Seit meinem ersten Besuch haben mich die Stromleitungen von Tokyo fasziniert und ich beschloß schnell sie zum zentralen Thema meiner Arbeit zu machen. Nun konnte ich endlich meiner Faszination in meiner Arbeit Ausdruck geben.
Durch die ständige Gefahr von Erdbeben werden elektrische Leitungen nicht unterirdisch verlegt, sondern entlang der Straßen in dichten Bündeln geführt. Jeder neue Internetanschluss bringt ein weiteres Kabel dazu. Wenn man näher hinschaut, sieht man, das alles mit kunstvoller Ordnung verwoben ist. Sie wirken sogar organisch. fast wie autarke Ökosysteme, die sich ausbreiten und selbst weiterspinnen, oder die auch eine eigene Sprache besitzen könnten.

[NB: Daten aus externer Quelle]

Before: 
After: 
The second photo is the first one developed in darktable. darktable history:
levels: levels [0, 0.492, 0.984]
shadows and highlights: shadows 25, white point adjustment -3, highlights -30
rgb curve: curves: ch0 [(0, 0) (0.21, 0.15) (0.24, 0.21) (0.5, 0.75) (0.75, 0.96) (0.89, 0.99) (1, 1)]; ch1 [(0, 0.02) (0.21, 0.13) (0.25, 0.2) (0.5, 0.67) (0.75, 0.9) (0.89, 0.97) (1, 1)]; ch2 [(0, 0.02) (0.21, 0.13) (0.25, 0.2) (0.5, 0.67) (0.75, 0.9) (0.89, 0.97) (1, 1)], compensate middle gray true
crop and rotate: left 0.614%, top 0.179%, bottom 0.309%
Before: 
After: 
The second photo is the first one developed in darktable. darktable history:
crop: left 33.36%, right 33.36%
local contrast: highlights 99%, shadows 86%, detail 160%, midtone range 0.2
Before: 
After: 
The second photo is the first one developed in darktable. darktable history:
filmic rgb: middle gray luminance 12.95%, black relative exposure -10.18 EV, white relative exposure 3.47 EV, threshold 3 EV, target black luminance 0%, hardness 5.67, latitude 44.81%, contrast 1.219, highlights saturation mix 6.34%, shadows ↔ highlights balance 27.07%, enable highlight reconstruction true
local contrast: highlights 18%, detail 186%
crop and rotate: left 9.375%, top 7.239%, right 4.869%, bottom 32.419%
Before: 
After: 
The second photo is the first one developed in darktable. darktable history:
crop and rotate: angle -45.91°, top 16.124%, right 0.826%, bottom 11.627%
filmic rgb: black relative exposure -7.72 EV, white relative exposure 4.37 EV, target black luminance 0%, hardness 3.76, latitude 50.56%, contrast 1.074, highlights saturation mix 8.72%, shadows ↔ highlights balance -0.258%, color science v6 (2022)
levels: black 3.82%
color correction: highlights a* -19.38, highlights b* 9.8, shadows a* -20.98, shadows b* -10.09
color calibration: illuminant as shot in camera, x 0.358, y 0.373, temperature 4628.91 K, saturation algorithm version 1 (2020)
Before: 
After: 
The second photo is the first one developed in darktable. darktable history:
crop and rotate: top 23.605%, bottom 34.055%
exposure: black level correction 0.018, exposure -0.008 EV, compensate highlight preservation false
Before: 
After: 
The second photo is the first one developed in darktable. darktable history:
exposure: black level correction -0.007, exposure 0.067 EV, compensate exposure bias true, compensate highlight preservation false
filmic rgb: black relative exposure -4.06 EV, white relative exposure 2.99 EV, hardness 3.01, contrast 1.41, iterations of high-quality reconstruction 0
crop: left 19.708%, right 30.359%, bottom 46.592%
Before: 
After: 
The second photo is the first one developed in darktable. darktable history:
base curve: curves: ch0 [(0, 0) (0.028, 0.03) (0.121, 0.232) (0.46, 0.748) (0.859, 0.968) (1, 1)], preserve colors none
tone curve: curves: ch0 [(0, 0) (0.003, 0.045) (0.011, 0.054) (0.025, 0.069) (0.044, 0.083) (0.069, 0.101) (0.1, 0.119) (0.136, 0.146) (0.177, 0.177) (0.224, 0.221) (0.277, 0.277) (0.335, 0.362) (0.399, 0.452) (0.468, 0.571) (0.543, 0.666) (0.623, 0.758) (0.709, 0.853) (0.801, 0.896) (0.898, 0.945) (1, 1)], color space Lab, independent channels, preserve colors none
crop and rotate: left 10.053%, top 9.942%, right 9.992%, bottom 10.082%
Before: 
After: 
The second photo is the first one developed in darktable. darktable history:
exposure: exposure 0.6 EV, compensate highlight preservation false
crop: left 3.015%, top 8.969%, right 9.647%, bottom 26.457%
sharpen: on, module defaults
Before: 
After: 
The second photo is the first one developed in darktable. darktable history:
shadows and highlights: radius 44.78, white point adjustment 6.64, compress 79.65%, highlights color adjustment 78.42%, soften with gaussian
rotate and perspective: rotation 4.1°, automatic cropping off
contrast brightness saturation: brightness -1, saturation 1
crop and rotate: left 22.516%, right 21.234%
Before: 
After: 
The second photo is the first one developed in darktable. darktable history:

Auf diesem Konzept einer abstrakten Sprache basierend, ist ein Set aus Linoldrucken entstanden. Ich konnte sie in bei Tomigaya Letterpress im Stadtteil Yoyogi an einer alten Proofpresse drucken. Die Betreiber sind unglaublich freundlich und hilfsbereit. Nach einer Einweisung in die Maschinen konnte ich den ganzen Tag dort frei arbeiten. Das Projekt: eine Edition ohne Wiederholung.
Die Farben Tokyos – ein persönlicher Code
Die Farbpalette, die ich wählte, war nicht zufällig. Sie basiert auf unzähligen Beobachtungen aus dem Stadtraum, in dem ich mich bewegte.
- Ein gebrochenes Gelb – wie die Linienmarkierungen in den U-Bahnen.
- Ein kaltes Rot – das in Warnschildern, Hinweistafeln oder Verkehrsspiegeln immer wieder auftaucht.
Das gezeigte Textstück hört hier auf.